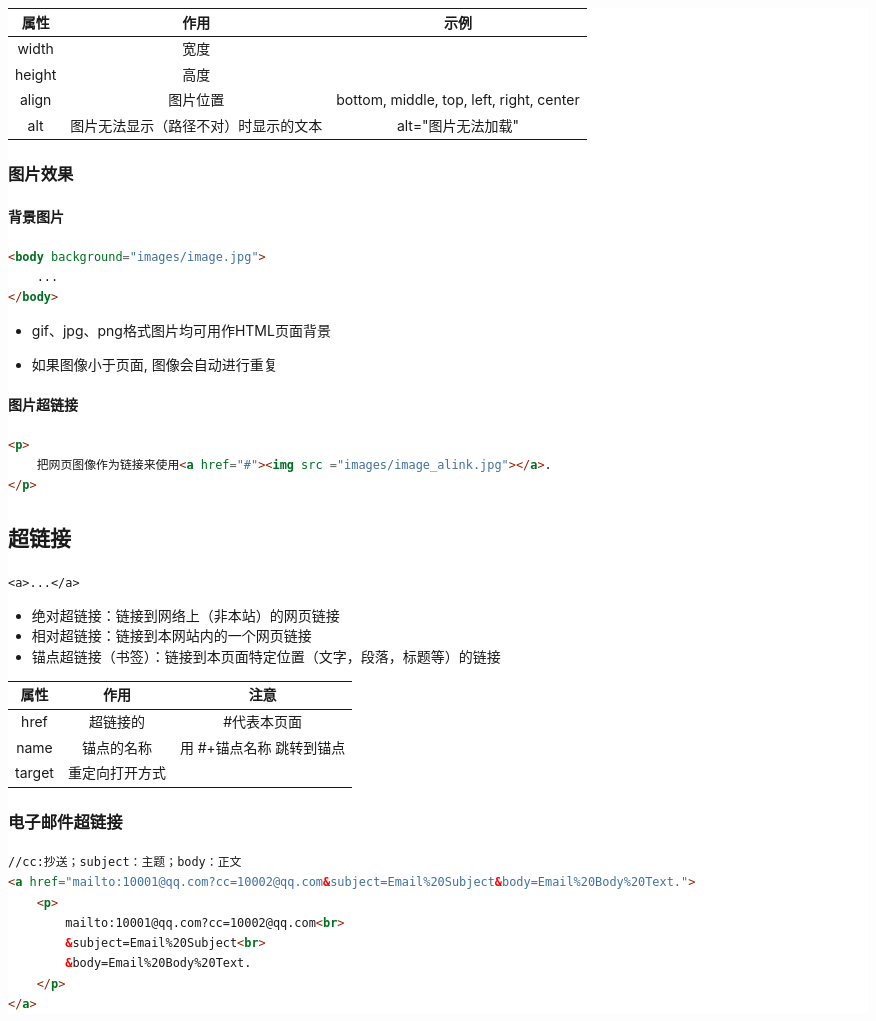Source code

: | 属性 |  作用  | 示例 |
|:--:|:--:|:--:|
| width | 宽度 |  |
| height | 高度 |  |
| align | 图片位置 | bottom, middle, top, left, right, center |
| alt | 图片无法显示（路径不对）时显示的文本 | alt="图片无法加载" |

### 图片效果

#### 背景图片

```html
<body background="images/image.jpg">
    ...
</body>
```

+ gif、jpg、png格式图片均可用作HTML页面背景

+ 如果图像小于页面, 图像会自动进行重复

#### 图片超链接

```html
<p>
	把网页图像作为链接来使用<a href="#"><img src ="images/image_alink.jpg"></a>.
</p>
```



## 超链接
`<a>...</a>`

+ 绝对超链接：链接到网络上（非本站）的网页链接
+ 相对超链接：链接到本网站内的一个网页链接
+ 锚点超链接（书签）：链接到本页面特定位置（文字，段落，标题等）的链接

|  属性  |      作用      |           注意           |
| :----: | :------------: | :----------------------: |
|  href  |    超链接的    |       #代表本页面        |
|  name  |   锚点的名称   | 用 #+锚点名称 跳转到锚点 |
| target | 重定向打开方式 |                          |

### 电子邮件超链接

```html
//cc:抄送；subject：主题；body：正文
<a href="mailto:10001@qq.com?cc=10002@qq.com&subject=Email%20Subject&body=Email%20Body%20Text.">
	<p>
		mailto:10001@qq.com?cc=10002@qq.com<br>
		&subject=Email%20Subject<br>
		&body=Email%20Body%20Text.
	</p>
</a>
```
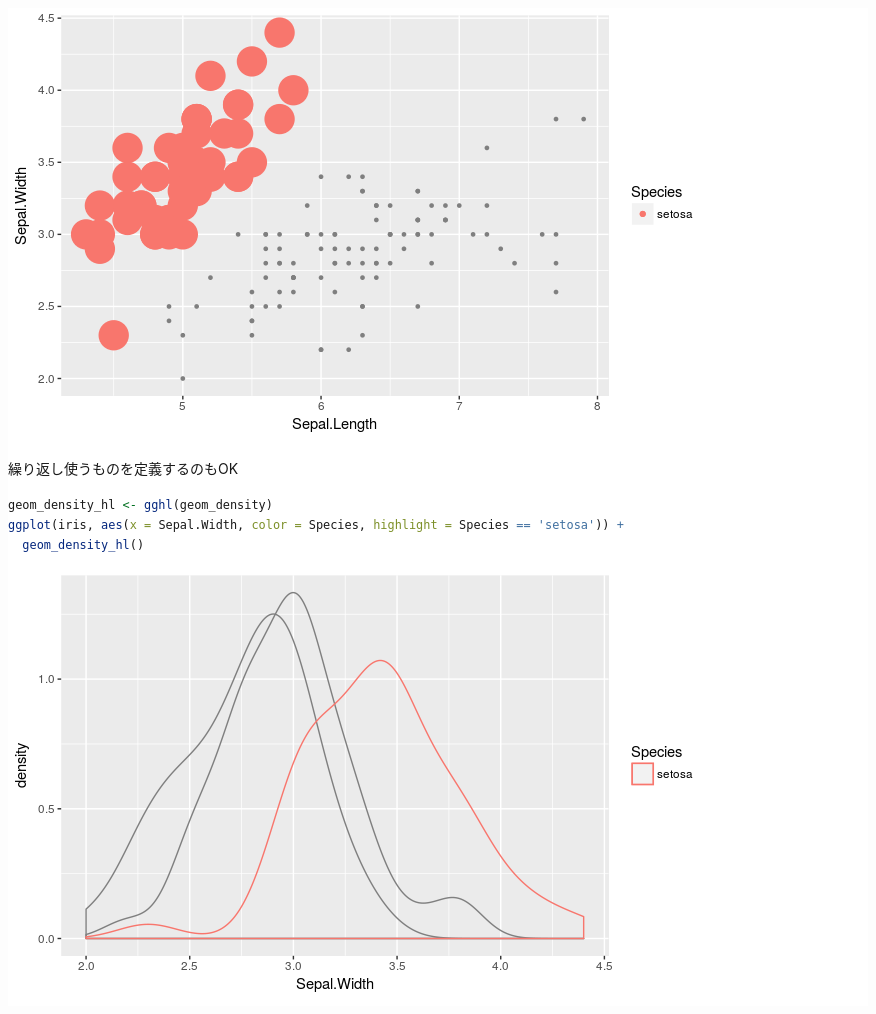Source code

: ![image.png](0b0c0dfb-bdcd-d9d7-59de-a043ce2be873.png)

繰り返し使うものを定義するのもOK

```r
geom_density_hl <- gghl(geom_density)
ggplot(iris, aes(x = Sepal.Width, color = Species, highlight = Species == 'setosa')) +
  geom_density_hl()
```
![image.png](26d611d1-ca8d-764c-bf9e-722152d7649f.png)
■ ■ ■ ■ ■ ■ ■
EXERCISE DETAILS » What count of lines in the listing contain the word "body"? Reply with the number only.

EXPECTED ANSWER » 5